→ **Problem description**:
Within the entries below, the lines from the one with "left knee: (359, 403)" through the one with "right back paw: (569, 569)" are to be set down exactly, both ends kept.

→ **Extracted information**:
=== Begin Enclosure ===

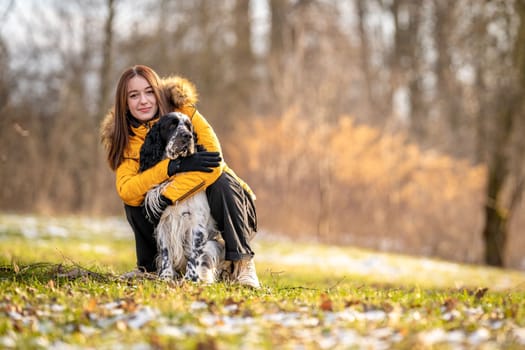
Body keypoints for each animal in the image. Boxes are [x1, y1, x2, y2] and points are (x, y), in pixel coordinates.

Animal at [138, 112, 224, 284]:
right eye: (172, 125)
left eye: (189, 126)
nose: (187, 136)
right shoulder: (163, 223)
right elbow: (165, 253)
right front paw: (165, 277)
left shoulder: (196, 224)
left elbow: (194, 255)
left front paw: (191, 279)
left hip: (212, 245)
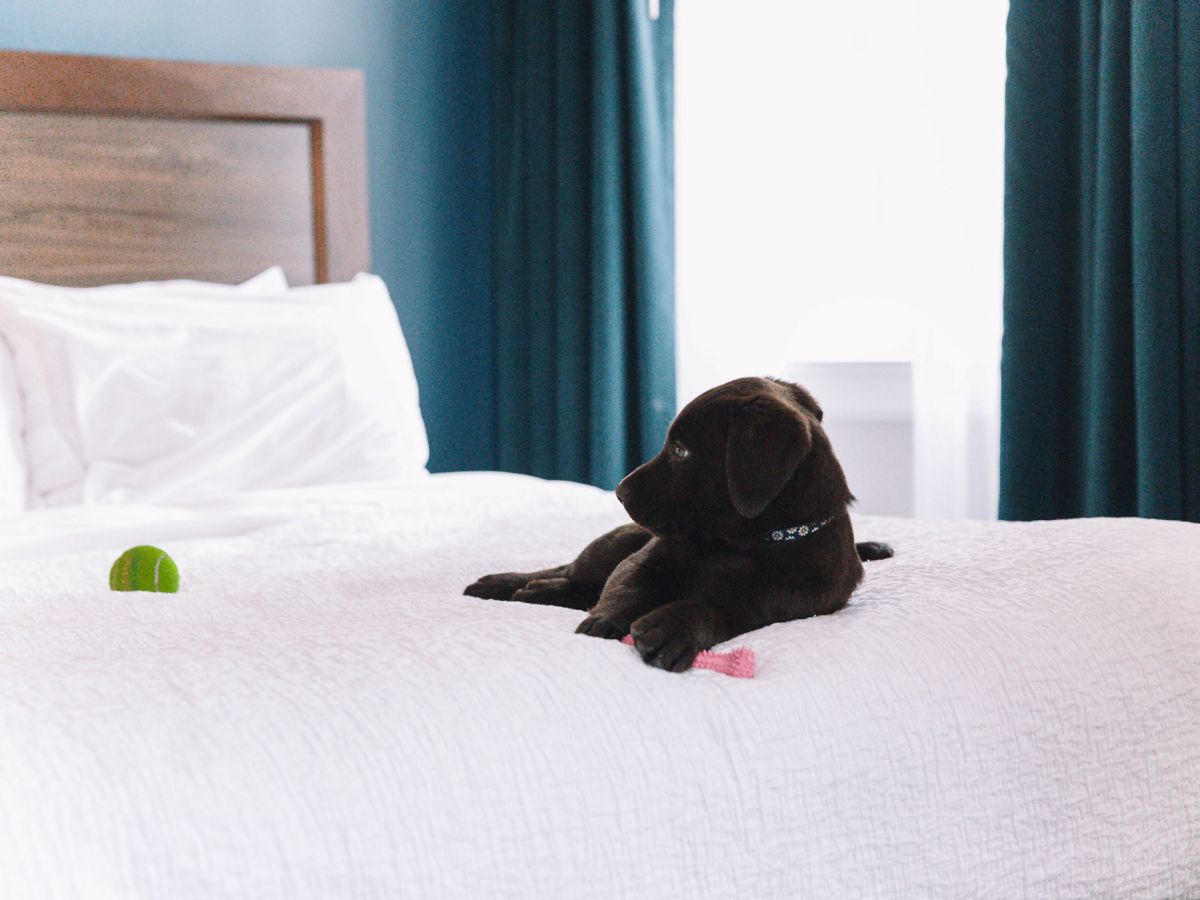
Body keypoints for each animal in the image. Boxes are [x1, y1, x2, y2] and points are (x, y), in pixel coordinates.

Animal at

=== End Enclosure ===
=== Begin Enclosure ===

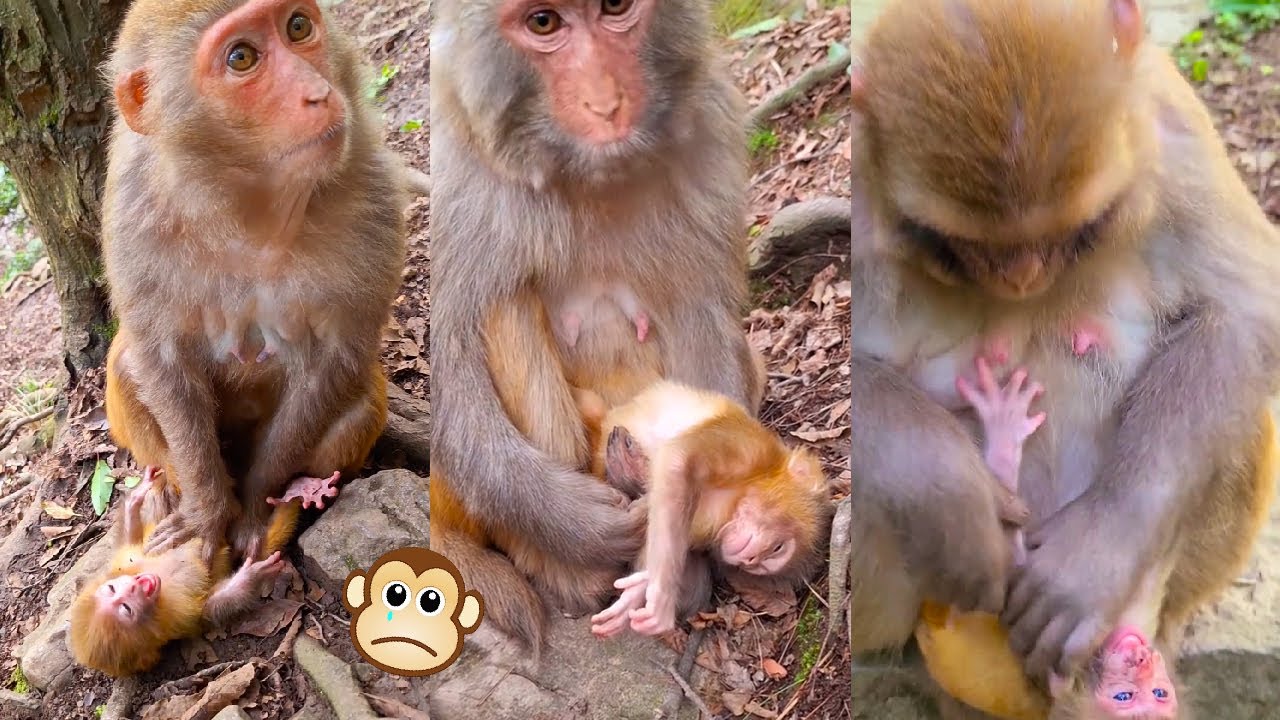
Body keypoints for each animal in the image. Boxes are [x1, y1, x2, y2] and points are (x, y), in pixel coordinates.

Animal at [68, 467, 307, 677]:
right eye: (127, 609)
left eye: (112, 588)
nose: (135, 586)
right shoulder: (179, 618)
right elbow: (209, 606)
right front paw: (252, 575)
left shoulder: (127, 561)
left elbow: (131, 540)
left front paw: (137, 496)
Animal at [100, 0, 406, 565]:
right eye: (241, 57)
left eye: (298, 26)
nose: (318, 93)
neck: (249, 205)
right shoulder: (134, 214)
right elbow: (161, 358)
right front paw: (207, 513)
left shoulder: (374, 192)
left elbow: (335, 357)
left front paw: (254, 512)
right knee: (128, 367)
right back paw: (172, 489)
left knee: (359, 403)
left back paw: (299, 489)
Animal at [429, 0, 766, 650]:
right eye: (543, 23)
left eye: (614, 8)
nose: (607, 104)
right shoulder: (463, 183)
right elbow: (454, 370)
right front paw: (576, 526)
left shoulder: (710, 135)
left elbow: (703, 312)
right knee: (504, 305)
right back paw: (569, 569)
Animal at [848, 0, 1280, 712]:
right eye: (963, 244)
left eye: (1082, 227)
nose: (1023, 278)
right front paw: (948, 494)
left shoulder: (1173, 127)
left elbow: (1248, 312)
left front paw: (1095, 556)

=== End Enclosure ===
=== Begin Enclosure ===

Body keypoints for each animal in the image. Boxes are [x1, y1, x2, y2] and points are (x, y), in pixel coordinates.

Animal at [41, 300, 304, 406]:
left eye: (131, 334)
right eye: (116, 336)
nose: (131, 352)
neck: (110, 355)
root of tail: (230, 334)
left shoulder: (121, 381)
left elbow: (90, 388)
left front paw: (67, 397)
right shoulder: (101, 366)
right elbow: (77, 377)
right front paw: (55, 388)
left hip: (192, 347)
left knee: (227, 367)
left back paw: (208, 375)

=== End Enclosure ===

→ **Worked solution**:
left knee: (359, 403)
left back paw: (299, 489)
Animal at [429, 0, 766, 650]:
right eye: (543, 23)
left eye: (614, 8)
nose: (607, 104)
right shoulder: (463, 183)
right elbow: (454, 370)
right front paw: (576, 526)
left shoulder: (710, 135)
left elbow: (703, 312)
right knee: (504, 305)
right back paw: (569, 569)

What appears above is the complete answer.